To classify the gesture we individually dot product the feature vector with a weight vector for each gesture class defined. The dot product with the maximum value is taken to classify the gesture. This weight vector is computed during gesture training. In training each of the gesture examples drawn has a feature vector calculated and the average feature vector of the examples taken. A weight vector for the class is then found by trying to find the defining features for the set of examples using covariance matrices (http://mathworld.wolfram.com/Covariance.html).

Overall the gesture system worked very well, but as the number of gesture classes increased the recognition rate lowered. The number of training examples used increased the recognition rate up to around 50 examples, but after that it appeared that there was either a plateau or overfitting.


Discussion:

Rubine's gesture system is a great paper that shows that sketch recognition can be simple, fast, and reliable if the user is constrained in certain ways. Gestures are easy to define with GRANDMA, and the calculations to classify gestures can happen in real time. The system also had outstanding recognition results with small numbers of gestures between 5 and 10. Even as the number of classes allowed was increased to 30 the recognition rate lowered but was still acceptable at around 96.5%.

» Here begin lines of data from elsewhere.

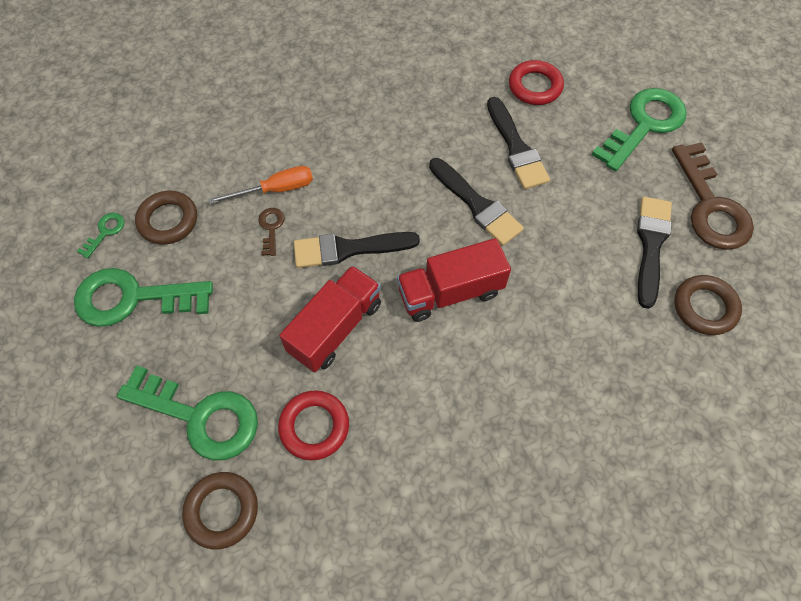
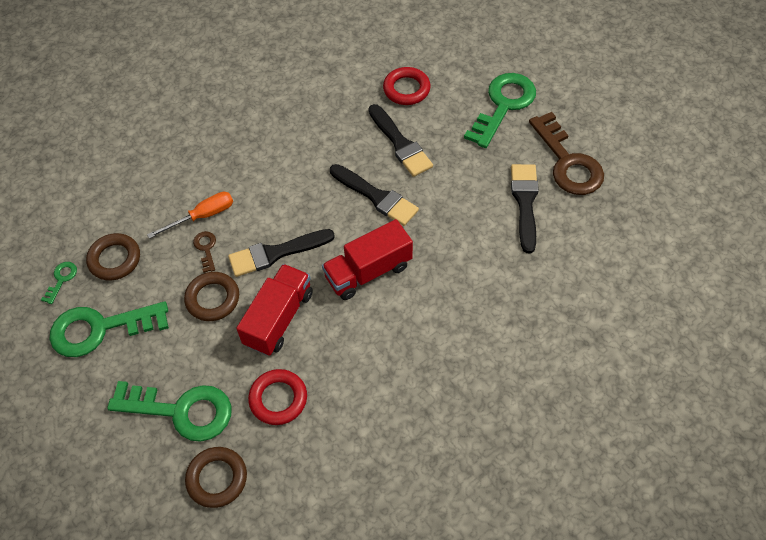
camera: 10 degrees left, 5 degrees down
(704, 307) = (575, 243): brown ring -> brown ring (212, 299)

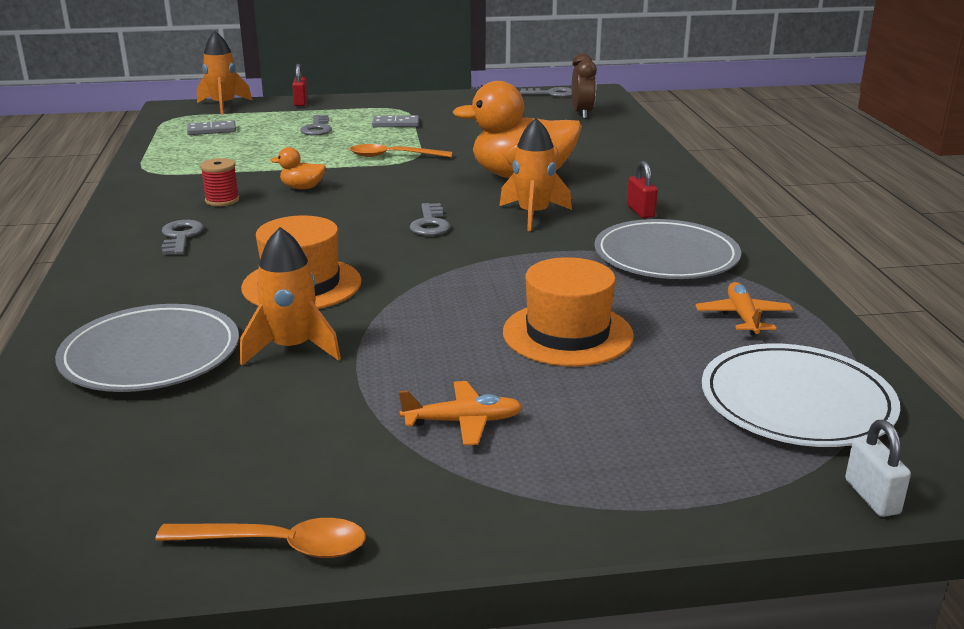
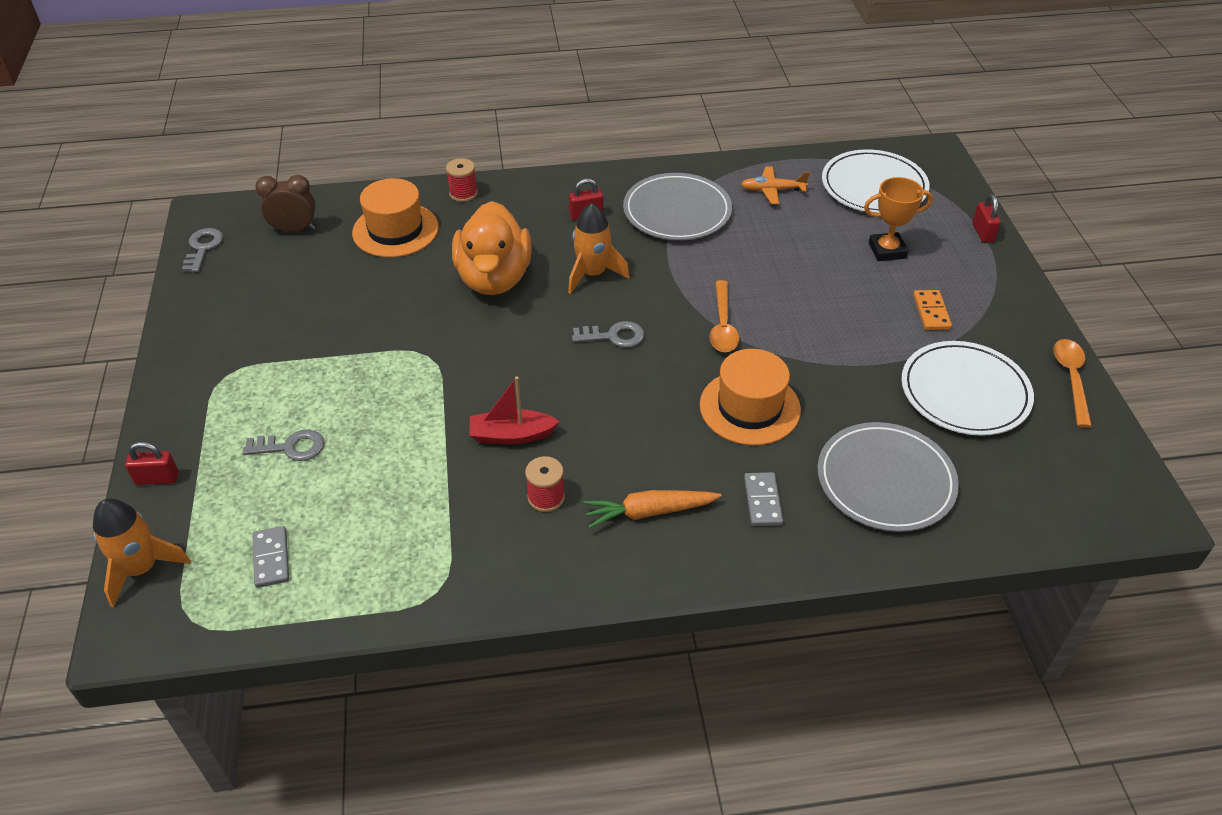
camera: 90 degrees left, 20 degrees up
(180, 237) = (649, 512): grey key -> orange carrot
(280, 430) = (964, 392): none -> white plate
(292, 348) = (858, 400): orange rocket -> none
(302, 188) = (511, 435): orange duck -> red boat
(393, 156) = (415, 371): orange spoon -> orange spoon (723, 325)
(395, 124) = (291, 376): grey domino -> grey domino (763, 501)
(463, 422) = (931, 312): orange plane -> orange domino
(567, 334) = (810, 265): orange hat -> orange hat (395, 230)
(615, 398) = (887, 250): none -> orange trophy
(659, 162) = (463, 193): none -> red spool
(695, 505) = (982, 233): none -> red padlock
(872, 497) = (956, 179): white padlock -> none

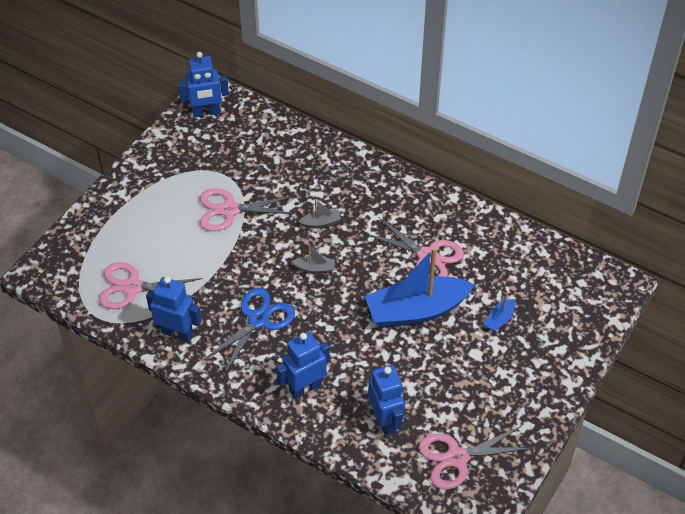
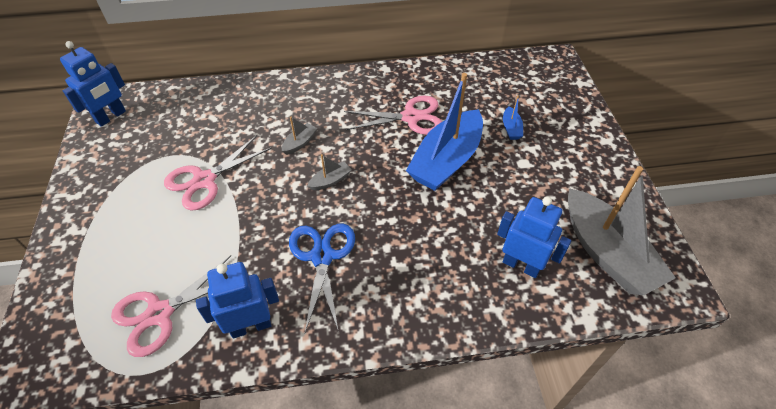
camera: 40 degrees left, 0 degrees up
(305, 387) = (425, 287): blue robot -> none
(457, 458) = (606, 253): pink scissors -> grey boat

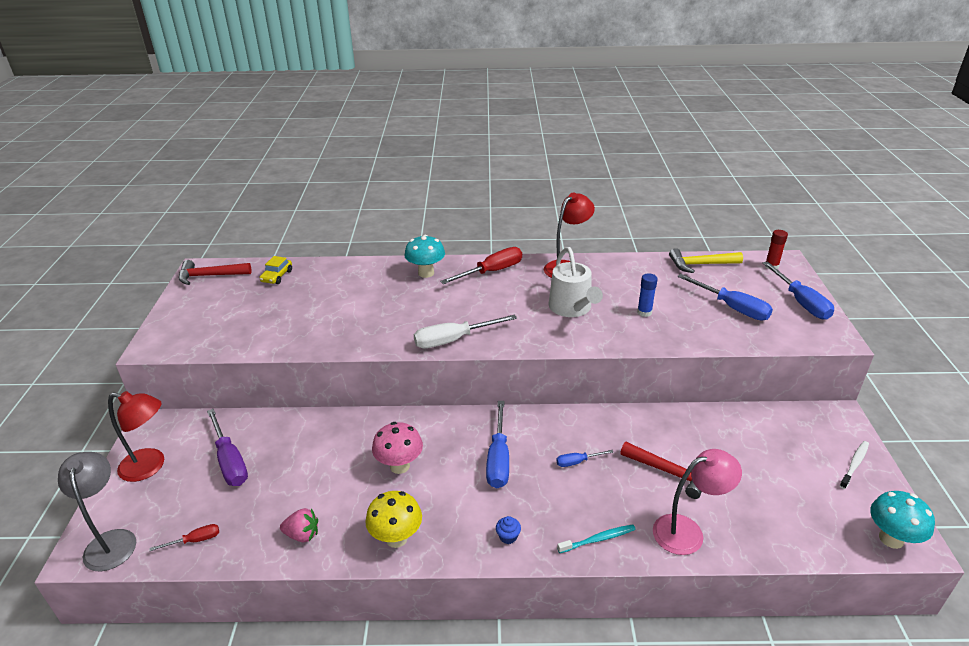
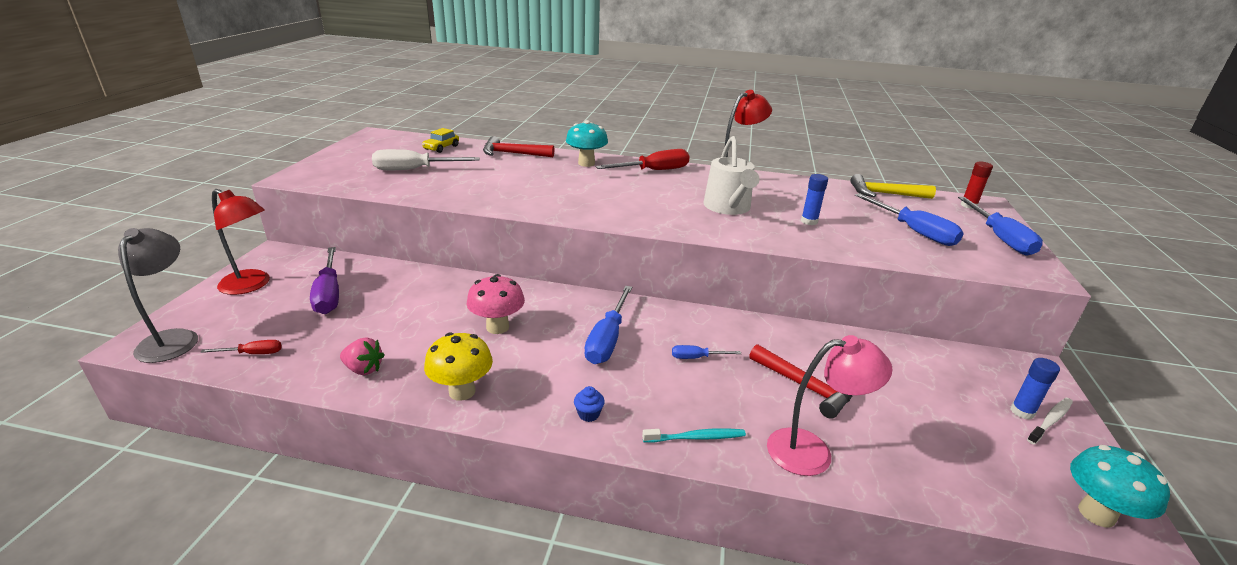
camera: 10 degrees right, 5 degrees down
(210, 276) = (380, 140): red hammer -> red hammer (513, 154)
(453, 340) = (589, 214): white screwdriver -> white screwdriver (414, 170)
(833, 460) = (1022, 412): none -> blue glue stick

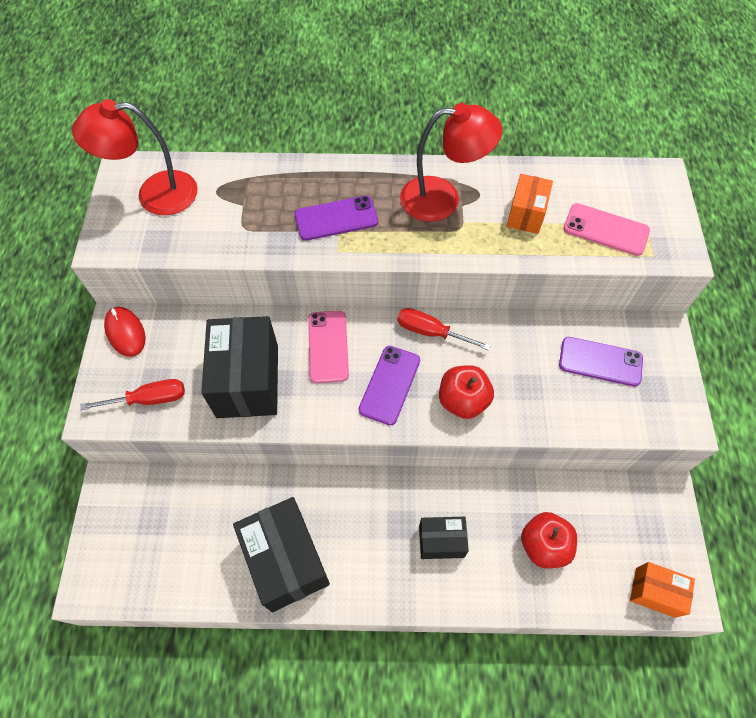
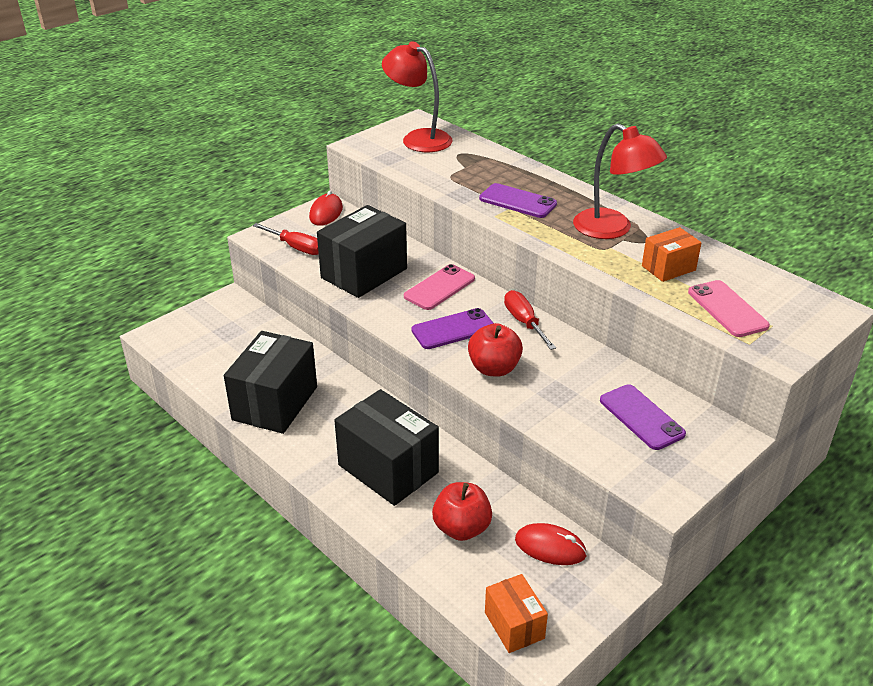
camera: 45 degrees right, 25 degrees down
(441, 541) = (388, 469): black box -> black box, size x1.81
(608, 505) = (550, 547): none -> red mouse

The main problem with the system is that it does require a lot of constraints on the users end. Like Palm Pilot Graffiti, over time the user will be accustomed to drawing in a certain way. This isn't necessarily a bad thing. With any new appliance or application people need to be trained to use it. My new toaster works much differently than my old one and I'm still getting adjusted with the settings. Even with newer non-gesture software, such as Tablet PC handwriting recognition, I have grown accustomed to drawing my lower case Ls in cursive since the print version is confused with the number 1 too often. Yet, when an application is thought of as being intuitive there is much less wiggle room for how much training is needed. If Photoshop does not work as I intended I'm likely to blame myself for a mistake whereas if the computer does not recognize my circle gesture I'm more likely to blame the software.

In the case of GRANDMA the rotation and scale constraints are a bit too much in my opinion; I would try to normalize everything to a standardized bounding box to eliminate scale. Yet these could be acceptable in some situations, such as full keyboard gestures where we try to recognize '/' versus '|' versus '1'.


Rubine, D. 1991. Specifying gestures by example. In Proceedings of the 18th Annual Conference on Computer Graphics and interactive Techniques SIGGRAPH '91. ACM Press, New York, NY, 329-337.

http://portal.acm.org/citation.cfm?id=122753

1 comment:

Paul Taele said...

I had similar concerns about the system in the Rubine paper about the numerous constraints. To extend on your discussion comments, it seems to me that when there are too many constraints, there doesn't seem to be any advantage to using gestures over text-based commands. I might be simplifying the concepts of constraints though.

But I do agree that the Rubine algorithm is quite amazing in what it does. I figured that the simplicity of single strokes would generate speedy recognition, but I did not expect reliability in the context it was used in. I guess that's why so many sketch recognition papers cite this paper, haha.